EXERCISE TASKS:
a) According to the blog post about the Apollo Rendezvous, on what date was the 2015 edition held?
b) Write a continuation of the blog post about the trip to the Apollo Rendezvous, starting right after its last sentence.

TEXT EXCERPT:
Sunday, June 21, 2015

 

M57 in the Rain


When is a Star Party not a Star Party? When it is more, as in the case of the 45th annual Apollo Rendezvous. I’d known about this event, put on by the Miami Valley (as in Ohio, not Florida) Astronomical Society of Dayton for many years. I knew it was a well-loved amateur astronomy institution, and I thought it would be cool to attend “someday.” However, Ohio is a long way from the Gulf Coast, so there things stood for more than a few years.

Until I was contacted by the MVAS’ Linda Weiss wondering if I would be interested in being the keynote speaker for the 2015 edition of the Apollo Rendezvous, which was to be held on June 13. How could I say “no” given the good things I’d heard about the AR? Doing the gig would also allow me to cross another state off my “not visited” list.

I arrived at Mobile Regional Airport early in the afternoon on the 12th feeling pretty good. I hadn’t had to do the 6 a.m. torture-flight to Atlanta this time, and the gate area wasn’t too crowded. Yeah, I was feeling good…till the Gate Drone picked up his mic and announced he had some “information” for us. That is never a good sign.

It seemed there were fierce thunderstorms in the Chicago area, my first destination, and our plane was to be held on the ground in Mobile for an hour to allow time for the weather to improve. Rut-roh. While my connection in Chi-town was not too tight, an hour delay would be tough. I could only hope connecting flights would also be delayed, as the Gate Agent assured us they would be.

On the ground in Dayton...
After a little while, not close to an hour, we boarded, and, wonder of wonders, we were pushed back and began to taxi. And got maybe 15-meters before the crew put on the brakes. The Captain got on the horn with some more of that dreaded information. We were being held on the ground after all, AND he had been instructed to kill the engines to save fuel. In the heat of a Mobile, Alabama June afternoon.

COLLECTED DATA:

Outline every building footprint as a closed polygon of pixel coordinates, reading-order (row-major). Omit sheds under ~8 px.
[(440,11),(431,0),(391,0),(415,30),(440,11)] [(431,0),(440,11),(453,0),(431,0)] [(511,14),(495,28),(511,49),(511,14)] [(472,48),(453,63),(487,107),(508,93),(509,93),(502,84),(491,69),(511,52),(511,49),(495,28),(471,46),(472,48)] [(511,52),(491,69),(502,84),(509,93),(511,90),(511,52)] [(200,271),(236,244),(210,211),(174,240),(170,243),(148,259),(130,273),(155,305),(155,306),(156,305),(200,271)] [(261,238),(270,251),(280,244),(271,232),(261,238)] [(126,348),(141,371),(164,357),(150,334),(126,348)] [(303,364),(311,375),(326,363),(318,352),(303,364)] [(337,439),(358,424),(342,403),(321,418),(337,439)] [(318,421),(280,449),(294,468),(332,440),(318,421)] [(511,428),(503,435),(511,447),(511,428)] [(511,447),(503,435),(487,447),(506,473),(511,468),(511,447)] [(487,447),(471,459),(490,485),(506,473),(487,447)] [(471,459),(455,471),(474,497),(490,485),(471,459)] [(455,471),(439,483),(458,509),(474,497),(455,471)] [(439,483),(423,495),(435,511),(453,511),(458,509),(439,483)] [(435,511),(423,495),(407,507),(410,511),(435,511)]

RESPONSES PER TASK:
a) June 13, 2015

b)
The stewardess went up and down the aisle handing out bottled water, so it wasn’t too bad. I also had a decent book, David Feintuch’s Fisherman’s Hope, part of a military SF series I’ve been reading during my last several trips, and that kept my mind off the heat and my worries about the delay. Just short of an hour, the engines were fired up again and we finally began our takeoff roll. I text-messaged Linda we were airborne, but added I was doubtful of making my Chicago connection. It appeared we’d land about half an hour after the Dayton flight departed O’Hare.

Occasionally, I do get lucky. My connecting flight (like lots of others) was delayed by awesome thunderstorms. I hot-footed it across the terminal to make it to my gate as quickly as possible but needn’t have. I arrived just as the connecting flight got in, and found I had 40-minutes to kill. I wandered the concourse, looking in the shops and enjoying the sound of those exotic Chicago accents. After I boarded, I texted Miss L. that I should be on the ground in Dayton in just over an hour, though I didn’t see how that would be possible.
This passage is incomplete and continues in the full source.